In the lawsuit, El-Rufai, through his lawyers led by Oluwole Iyamu, SAN, is seeking a declaration that the search warrant issued on February 4 by the Chief Magistrate, Magistrate’s Court of the FCT, authorizing the search and seizure at his residence was invalid, null, and void.
He also prayed the court to declare that the invasion and search of his residence on February 19 by agents of ICPC and the Inspector-General of Police (I-G) was a gross violation of his fundamental rights to dignity, personal liberty, fair hearing, and privacy.

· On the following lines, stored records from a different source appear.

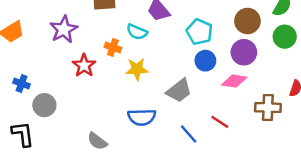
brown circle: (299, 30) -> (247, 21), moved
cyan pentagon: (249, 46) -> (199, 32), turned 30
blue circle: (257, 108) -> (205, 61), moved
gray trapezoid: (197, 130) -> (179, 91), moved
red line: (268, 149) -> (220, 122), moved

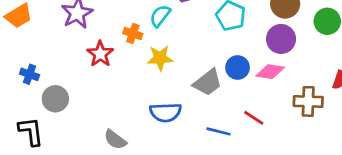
cyan semicircle: (137, 32) -> (160, 16), turned 105
blue circle: (205, 61) -> (238, 68), moved
blue line: (189, 134) -> (218, 131), turned -35

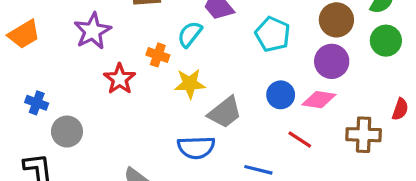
gray trapezoid: (208, 82) -> (225, 112), moved
red line: (254, 118) -> (300, 139), moved

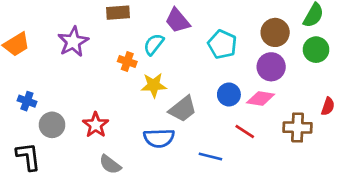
red star: (120, 79) -> (96, 125), moved

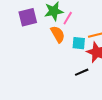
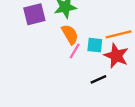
pink line: (68, 18) -> (75, 51), moved

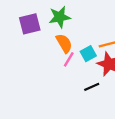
cyan square: (95, 45) -> (88, 54), turned -35

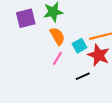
pink line: (69, 59) -> (57, 58), moved

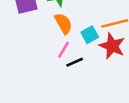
black line: (83, 76) -> (75, 62), moved

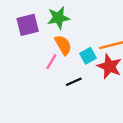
pink line: (63, 50) -> (51, 62), moved

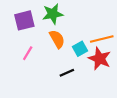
pink line: (51, 62) -> (28, 53), moved

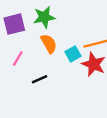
black line: (67, 73) -> (40, 79), moved

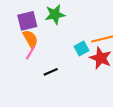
orange semicircle: (49, 44) -> (30, 39), moved

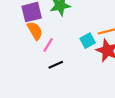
pink line: (30, 53) -> (48, 45), moved

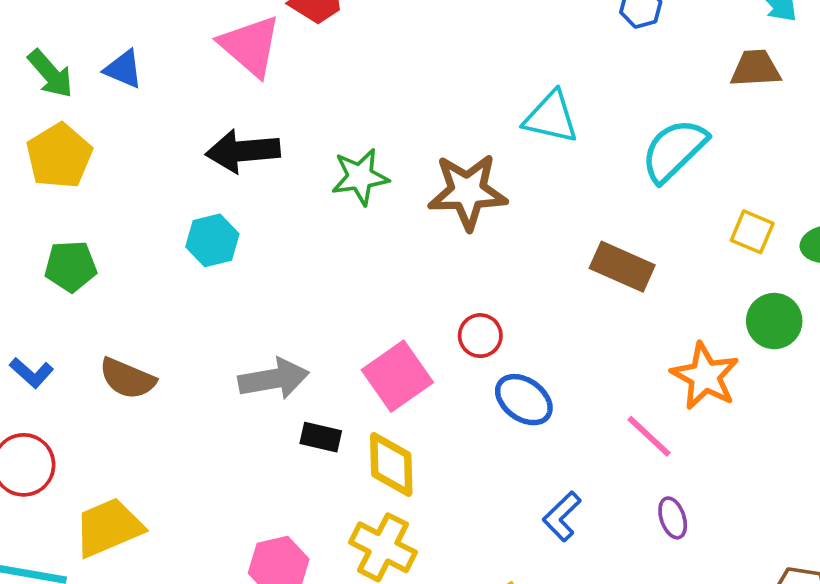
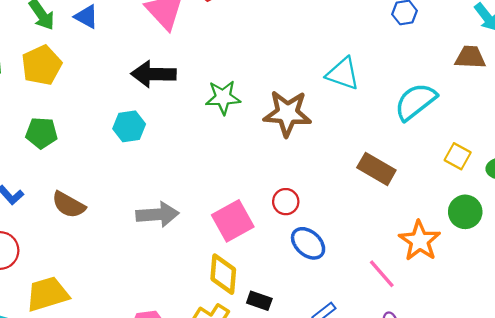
black rectangle: (321, 437) -> (259, 301), moved

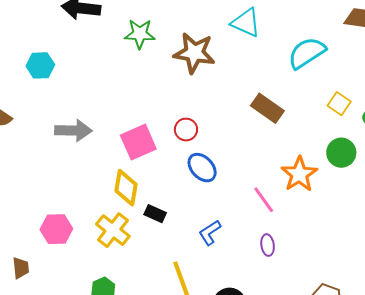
cyan hexagon: (129, 126) -> (40, 65), moved

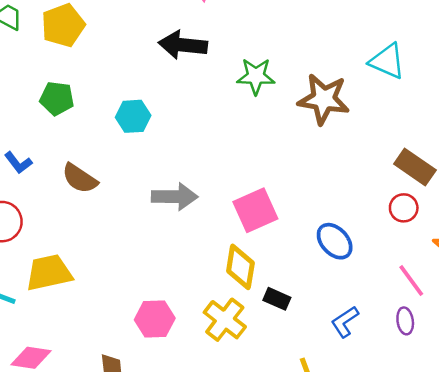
red circle: (186, 130) -> (404, 208), moved
purple ellipse: (268, 245) -> (405, 321), moved

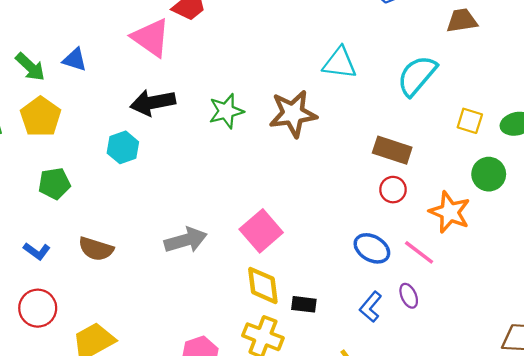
cyan hexagon: (133, 116) -> (123, 147), moved
blue ellipse: (335, 241) -> (372, 248), moved
purple ellipse: (405, 321) -> (409, 296), moved

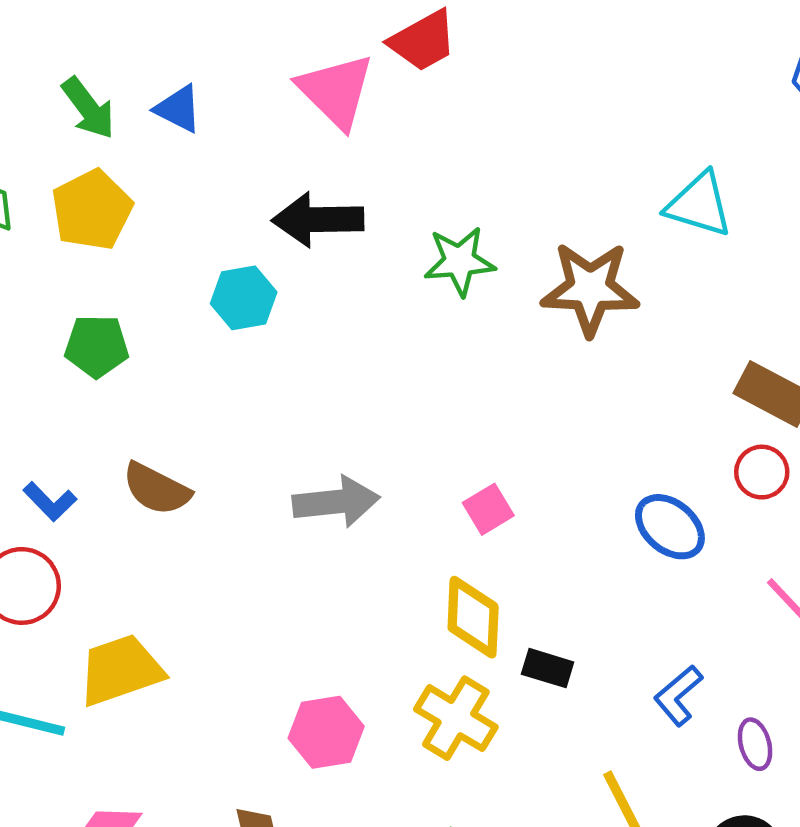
pink square: (261, 231) -> (488, 509), size x0.6
blue ellipse: (372, 248) -> (670, 527), moved
blue L-shape: (37, 251) -> (50, 502), moved
purple ellipse: (409, 296) -> (755, 744), moved

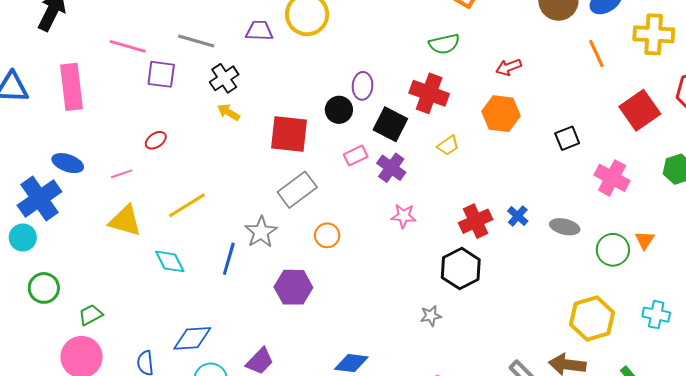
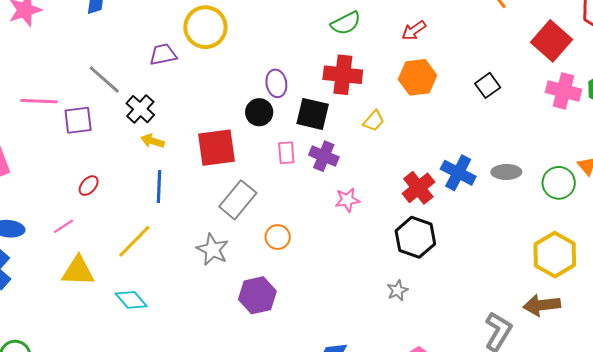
gray line: (196, 41) -> (104, 79), turned 39
pink rectangle: (356, 156) -> (286, 153), turned -55
pink cross: (612, 178) -> (564, 91), moved
blue cross: (518, 216) -> (458, 173), size x1.6
blue line: (229, 259) -> (159, 187), moved

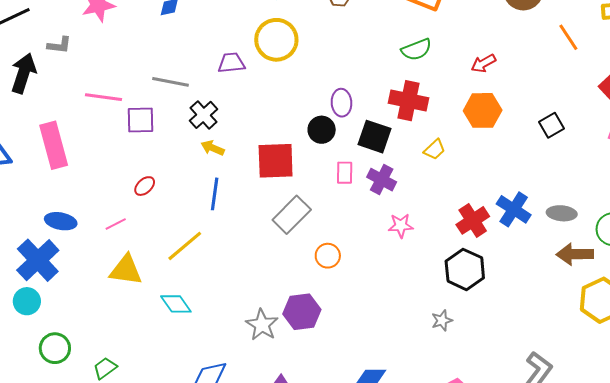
gray line: (104, 79) -> (170, 82), turned -36
gray star: (213, 250) -> (262, 325), moved
brown arrow: (542, 305) -> (575, 254), moved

El-Rufai is seeking N1 billion in damages, including N300 million as compensatory damages for psychological trauma, emotional distress, and loss of personal security; N400 million as exemplary damages to deter future misconduct by law enforcement agencies; and N300 million as aggravated damages for the malicious, high-handed, and oppressive nature of the respondents’ actions.
He also wants the court to order the ICPC and I-G to return all items seized from his premises during the unlawful search and to restrain them from relying on any evidence obtained during the search in any investigation, prosecution, or proceedings involving him.
In his grounds of argument, Iyamu argued that the search warrant was fundamentally defective, lacking specificity in the description of items to be seized, containing material typographical errors, ambiguous execution terms, overbroad directives, and no verifiable probable cause.